Un thriller haletant dans un huis-clos carcéral impitoyable Une adolescente victime de harcèlement sur les réseaux sociaux se suicide. Le même jour, sa seule amie disparaît.
Au même moment, dans une prison de la région, cinq détenues subissent la loi d'une agente de détention. Ce sont des extradées. Des femmes bannies du système. Des destins brisés. Quel est le lien entre tous ces personnages ? Le procureur Norbert Jemsen mène l'enquête dont les fils vont se croiser avant de se rejoindre dans un dénouement époustouflant. Ce roman est inspiré de faits réels.
Chère Toi, Tu sais comme je suis tombée en amour de la plume de Nicolas Feuz ? De ses romans ? De ses histoires ? Et bien ce nouvel opus ne déroge pas à la règle : coup de cœur ! Dans ce thriller haletant, j’ai retrouvé avec plaisir le procureur Jemsen et sa greffière Flavie. Ce duo explosif, qui se complètent à merveille, et que j’adore. Et d’autres personnages charismatiques que j’apprécie aussi. Le résumé se suffit à lui tout seul pour décrire l’essentiel de l’histoire. Donc, je n’en dirai pas plus.

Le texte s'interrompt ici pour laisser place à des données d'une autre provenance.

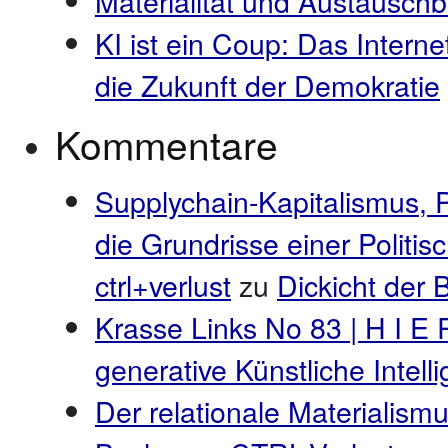
Materialität und Austauschb
KI ist ein Coup: Das Interne
die Zukunft der Demokratie
Kommentare
Supplychain-Kapitalismus, 
die Grundrisse einer Politi
ctrl+verlust
zu
Dickicht der
Krasse Links No 83 | H I E 
generative Künstliche Intel
Der relationale Materialismu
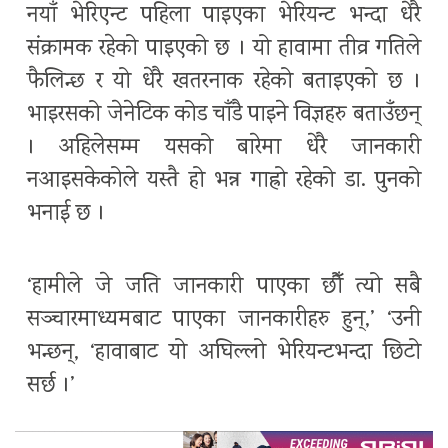
नयाँ भेरिएन्ट पहिला पाइएका भेरियन्ट भन्दा धेरै
संक्रामक रहेको पाइएको छ । यो हावामा तीव्र गतिले
फैलिन्छ र यो धेरै खतरनाक रहेको बताइएको छ ।
भाइरसको जेनेटिक कोड चाँडै पाइने विज्ञहरु बताउँछन्
। अहिलेसम्म यसको बारेमा धेरै जानकारी
नआइसकेकोले यस्तै हो भन्न गाह्रो रहेको डा. पुनको
भनाई छ ।
‘हामीले जे जति जानकारी पाएका छौँ त्यो सबै
सञ्चारमाध्यमबाट पाएका जानकारीहरु हुन्,’ ‘उनी
भन्छन्, ‘हावाबाट यो अघिल्लो भेरियन्टभन्दा छिटो
सर्छ ।’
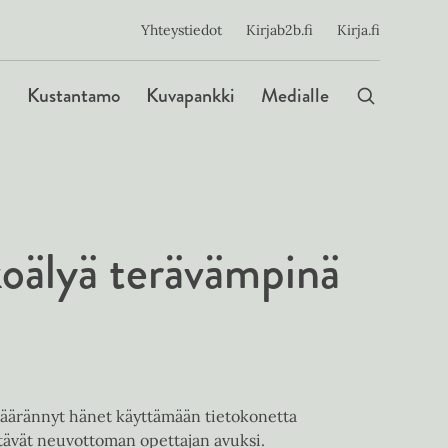
ijainen
Yhteystiedot
Kirjab2b.fi
Kirja.fi
Päävalikko
Kustantamo
Kuvapankki
Medialle
ekoälyä terävämpinä
 määrännyt hänet käyttämään tietokonetta
ntävät neuvottoman opettajan avuksi.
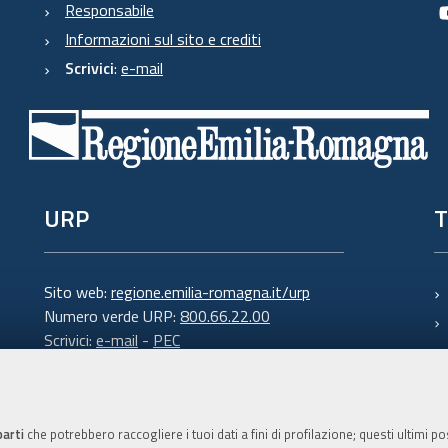
Responsabile
Informazioni sul sito e crediti
Scrivici
:
e-mail
URP
T
Sito web:
regione.emilia-romagna.it/urp
Numero verde URP:
800.66.22.00
Scrivici:
e-mail
-
PEC
parti
che potrebbero raccogliere i tuoi dati a fini di profilazione; questi ultimi 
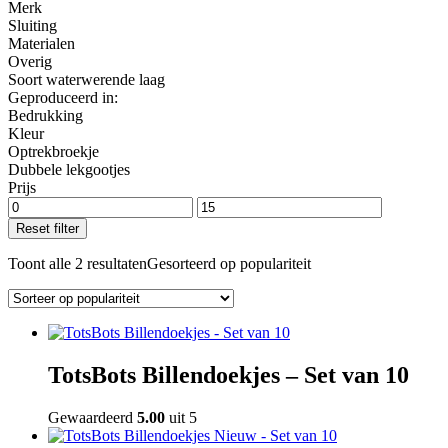
Merk
Sluiting
Materialen
Overig
Soort waterwerende laag
Geproduceerd in:
Bedrukking
Kleur
Optrekbroekje
Dubbele lekgootjes
Prijs
Reset filter
Toont alle 2 resultaten
Gesorteerd op populariteit
TotsBots Billendoekjes – Set van 10
Gewaardeerd
5.00
uit 5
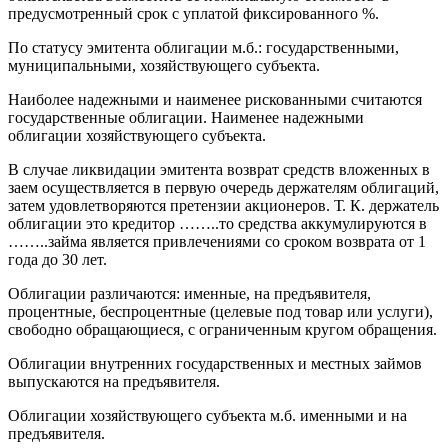
предусмотренный срок с уплатой фиксированного %.
По статусу эмитента облигации м.б.: государственными,
муниципальными, хозяйствующего субъекта.
Наиболее надежными и наименее рискованными считаются
государственные облигации. Наименее надежными
облигации хозяйствующего субъекта.
В случае ликвидации эмитента возврат средств вложенных в
заем осуществляется в первую очередь держателям облигаций,
затем удовлетворяются претензии акционеров. Т. К. держатель
облигации это кредитор ……..то средства аккумулируются в
……..займа является привлечениями со сроком возврата от 1
года до 30 лет.
Облигации различаются: именные, на предъявителя,
процентные, беспроцентные (целевые под товар или услуги),
свободно обращающиеся, с ограниченным кругом обращения.
Облигации внутренних государственных и местных займов
выпускаются на предъявителя.
Облигации хозяйствующего субъекта м.б. именными и на
предъявителя.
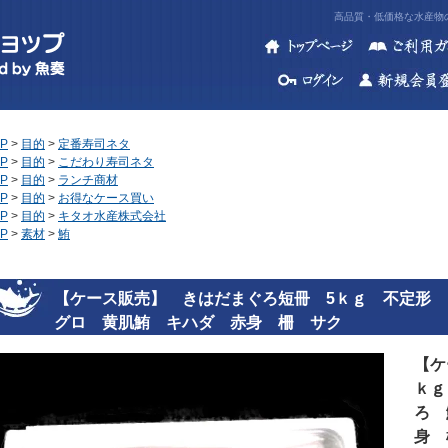
高品質・低価格な水産物の
P
>
目的
>
定番寿司ネタ
P
>
目的
>
こだわり寿司ネタ
P
>
目的
>
ランチ商材
P
>
目的
>
お得なケース買い
P
>
目的
>
キタオ水産株式会社
P
>
素材
>
鮪
【ケース販売】 きはだまぐろ短冊 5ｋｇ 不定形
グロ 黄肌鮪 キハダ 赤身 柵 サク
【ケ
ｋｇ
ろ 
身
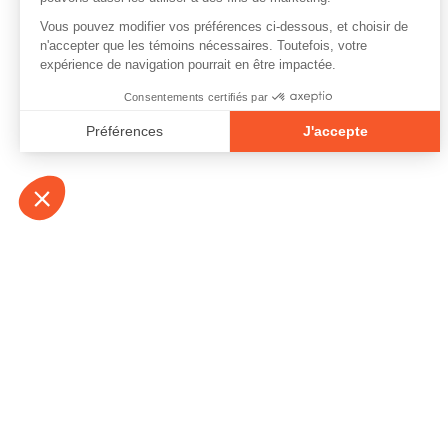
À propos
Contact
Emplois
Devenir bénévo
Espace médias
Vidéos et balad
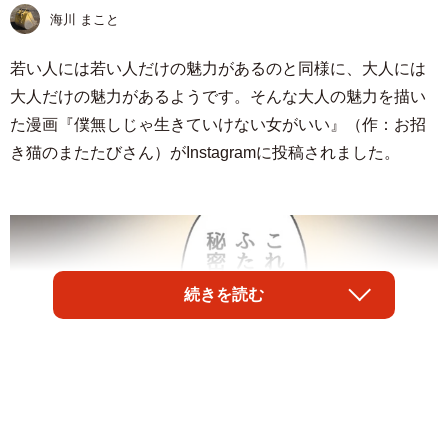
海川 まこと
若い人には若い人だけの魅力があるのと同様に、大人には
大人だけの魅力があるようです。そんな大人の魅力を描い
た漫画『僕無しじゃ生きていけない女がいい』（作：お招
き猫のまたたびさん）がInstagramに投稿されました。
続きを読む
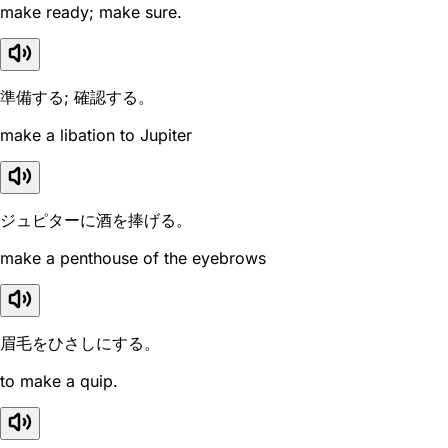
make ready; make sure.
準備する; 確認する。
make a libation to Jupiter
ジュピターに酒を捧げる。
make a penthouse of the eyebrows
眉毛をひさしにする。
to make a quip.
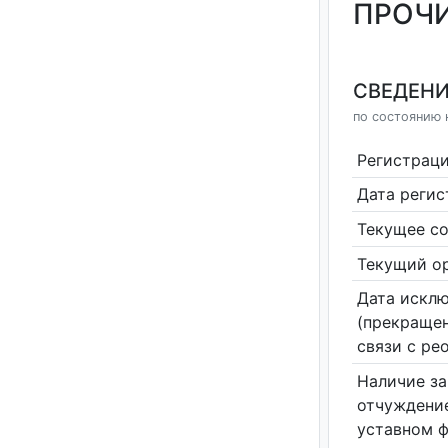
ПРОЧИ
СВЕДЕНИ
по состоянию н
Регистрац
Дата реги
Текущее со
Текущий ор
Дата исклю
(прекращен
связи с ре
Наличие за
отчуждение
уставном 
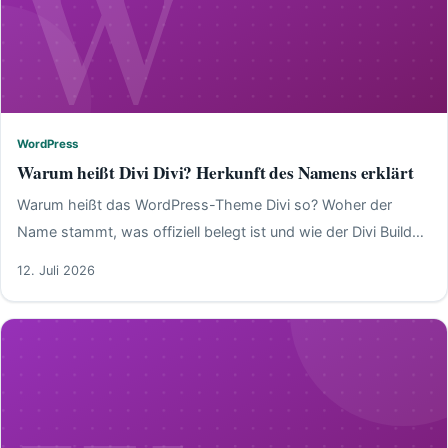
W
WordPress
WordPress
Warum heißt Divi Divi? Herkunft des Namens erklärt
Warum heißt das WordPress-Theme Divi so? Woher der
Name stammt, was offiziell belegt ist und wie der Divi Builder
funktioniert – kompakt erklärt.
12. Juli 2026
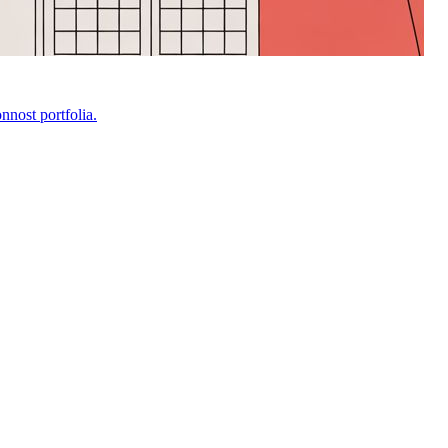
nost portfolia.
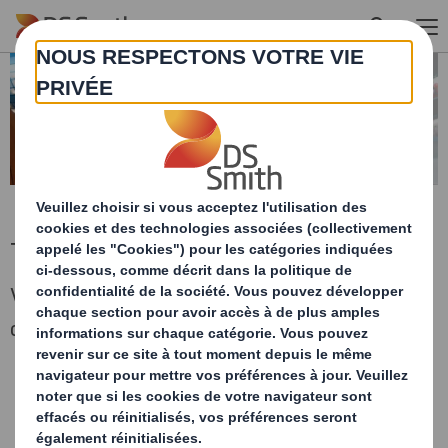
Skip to main content
Telechargez votre rapport
Veuillez remplir le formulaire ci-dessous afin
de télécharger votre rapport.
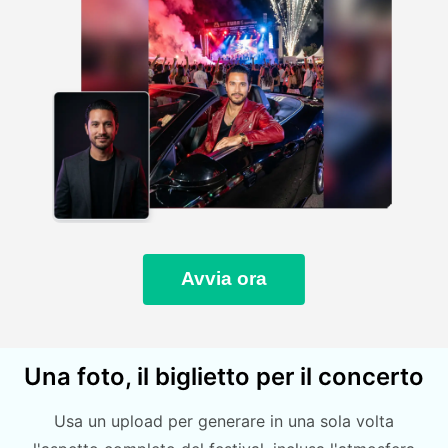
Avvia ora
Una foto, il biglietto per il concerto
Usa un upload per generare in una sola volta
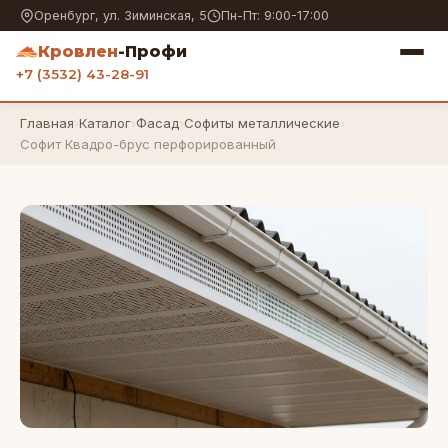
Оренбург, ул. Зиминская, 5
Пн-Пт: 9:00-17:00
Кровлен
-Профи
+7 (3532) 43-28-91
Главная
›
Каталог
›
Фасад
›
Софиты металлические
›
Софит Квадро-брус перфорированный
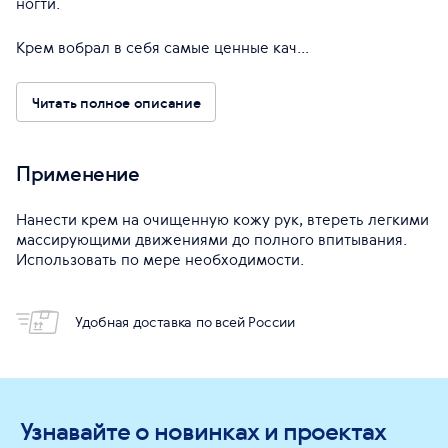
ногти.
Крем вобрал в себя самые ценные кач...
Читать полное описание
Применение
Нанести крем на очищенную кожу рук, втереть легкими
массирующими движениями до полного впитывания.
Использовать по мере необходимости.
Удобная доставка по всей России
Узнавайте о новинках и проектах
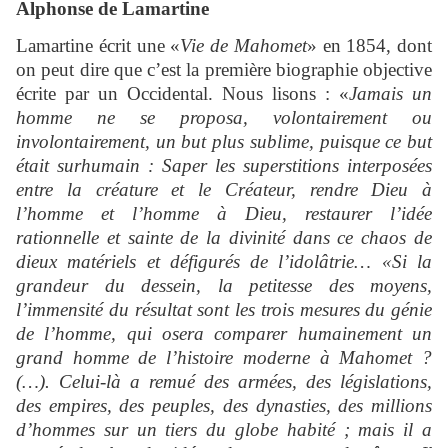
Alphonse de Lamartine
Lamartine écrit une «
Vie de Mahomet
» en 1854, dont
on peut dire que c’est la première biographie objective
écrite par un Occidental. Nous lisons : «
Jamais un
homme ne se proposa, volontairement ou
involontairement, un but plus sublime, puisque ce but
était surhumain : Saper les superstitions interposées
entre la créature et le Créateur, rendre Dieu à
l’homme et l’homme à Dieu, restaurer l’idée
rationnelle et sainte de la divinité dans ce chaos de
dieux matériels et défigurés de l’idolâtrie… «Si la
grandeur du dessein, la petitesse des moyens,
l’immensité du résultat sont les trois mesures du génie
de l’homme, qui osera comparer humainement un
grand homme de l’histoire moderne à Mahomet ?
(…). Celui-là a remué des armées, des législations,
des empires, des peuples, des dynasties, des millions
d’hommes sur un tiers du globe habité ; mais il a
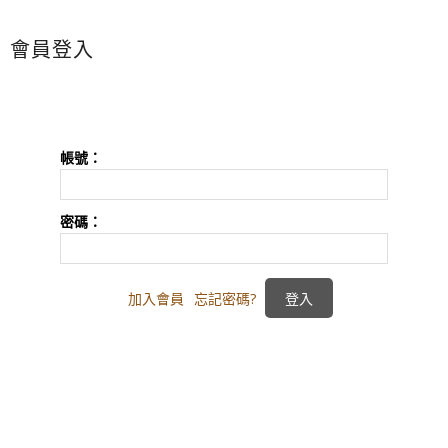
會員登入
帳號：
密碼：
加入會員
忘記密碼?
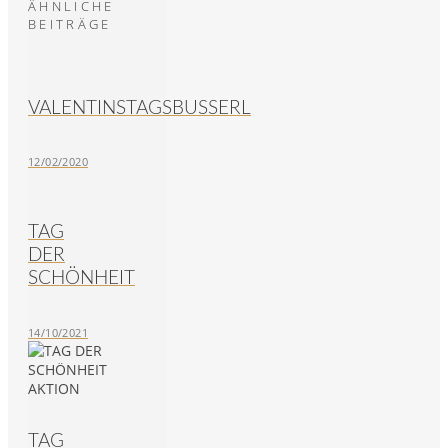
ÄHNLICHE
BEITRÄGE
VALENTINSTAGSBUSSERL
12/02/2020
TAG
DER
SCHÖNHEIT
14/10/2021
TAG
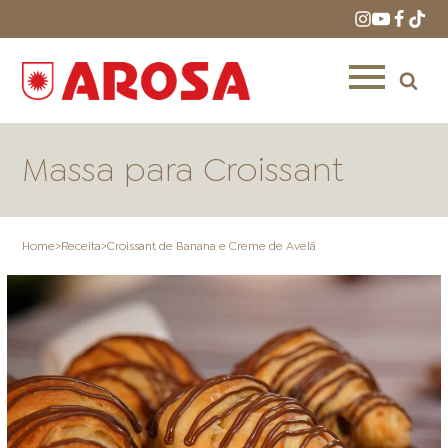
Massa para Croissant
Home
>
Receita
>
Croissant de Banana e Creme de Avelã
HOME
RECEITAS
PRODUTOS
ONDE COMPRAR
LOJAS AROSA
DISTRIBUIDORES E
REPRESENTANTES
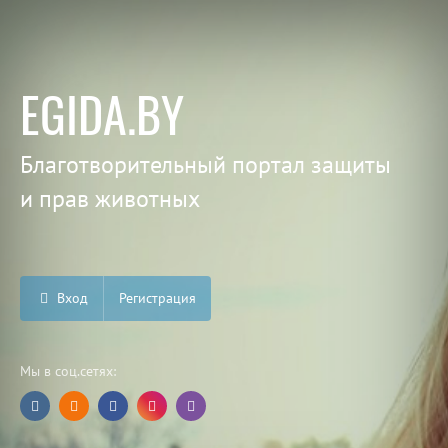
EGIDA.BY
Благотворительный портал защиты
и прав животных
Вход
Регистрация
Мы в соц.сетях:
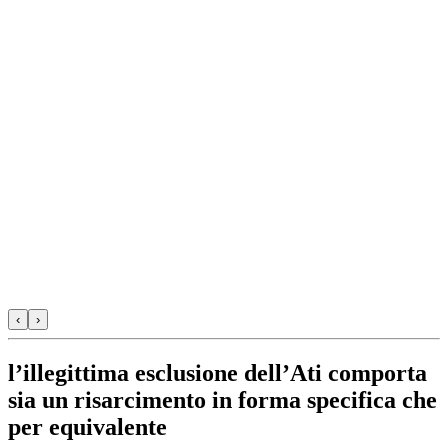
‹
›
l’illegittima esclusione dell’Ati comporta
sia un risarcimento in forma specifica che
per equivalente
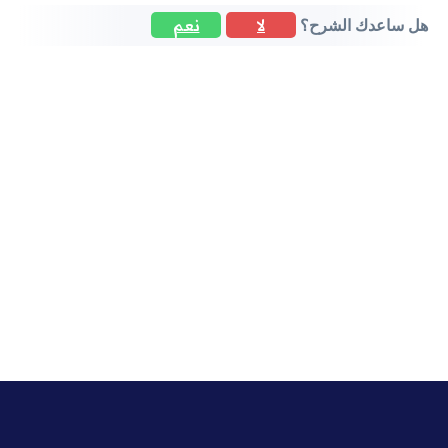
لا
نعم
هل ساعدك الشرح؟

Ce que je dirai, c’est que pages après pages, j’ai suivi par alternance ce qui se passe en prison et ce qui se passe à l’extérieur. Avec un prologue. Un décompte. Un jour J. Des jours +. Un épilogue. C’est extrêmement bien mené, bien ficelé. Bien construit. Un thriller palpitant au rythme endiablé. L’intrigue captivante ne souffre d’aucun temps mort dans une ambiance oppressante, angoissante. Une course folle. Les personnages sont bien décrits. Avec des passés monstrueux, torturés, glaçants. Magistral au niveau des détails. Si cruel pour notre âme. En bref, coup de cœur. J’ai adoré. C’était passionnant, intriguant, prenant. Un final bluffant où tout se remet en place. Un twist final explosif. J’aime les personnages, leur personnalité, leur force, leur courage, leur détermination. Ce presque huit-clos en prison était étouffant, glauque. Génial. Un roman parfaitement mené où tout s’emmêle, se bouscule, se percute et se rejoint pour des révélations ahurissantes. J’ai aimé retrouver la plume de l’auteur. Une plume brillante, intelligente, addictive, percutante et maîtrisée. À découvrir !
Un roman de Nicolas Feuz bien meilleur que les derniers, que j’avais eu toutes les peines du monde à finir. Celui-ce m’a tenu en haleine. Il comporte toutefois les mêmes défauts que ses prédécesseurs : la volonté de l’auteur de coller à la réalité du système judiciaire neuchâtelois. Du coup, on se retrouve envahi par des termes judiciaires qui doivent être expliqués régulièrement et qui compliquent inutilement le récit. Autre défaut récurrent : la propension de l’auteur de décrire les lieux avec moult détails, donnant parfois l’impression de lire une page Wikipédia. Pour le reste, contrairement aux derniers romans de Nicolas Feuz, celui-ci n’est ni téléphoné, ni totalement capilotracté. L’intrigue est rondement menée et le huis clos de la prison fonctionne, du moins au début. À la longue, on se doute du dénouement final.
Lu dans le cadre du Prix du Polar de ma Ville, j'ai apprécié la construction des personnages assez élaborées. La construction du récit par aller-retour présent / passé m'a plu au début même si parfois je l'ai trouvée un peu frustrante. Les descriptions sont très présentes parfois longues et redondantes. L'auteur use des détails sanglants qui ne sont pas toujours utiles au récit à mon sens. J'ai trouvé la fin très alambiquée.
Le démarrage est prometteur. Beaucoup de tensions dans la partie carcérale, quelques clichés dans l’historique des personnages, mais ça fonce et ça fonctionne plutôt bien. La partie enquête est moins originale et moins convaincante. On pressent le twist et la fin est décevante, bien trop tirée par les cheveux pour me convaincre.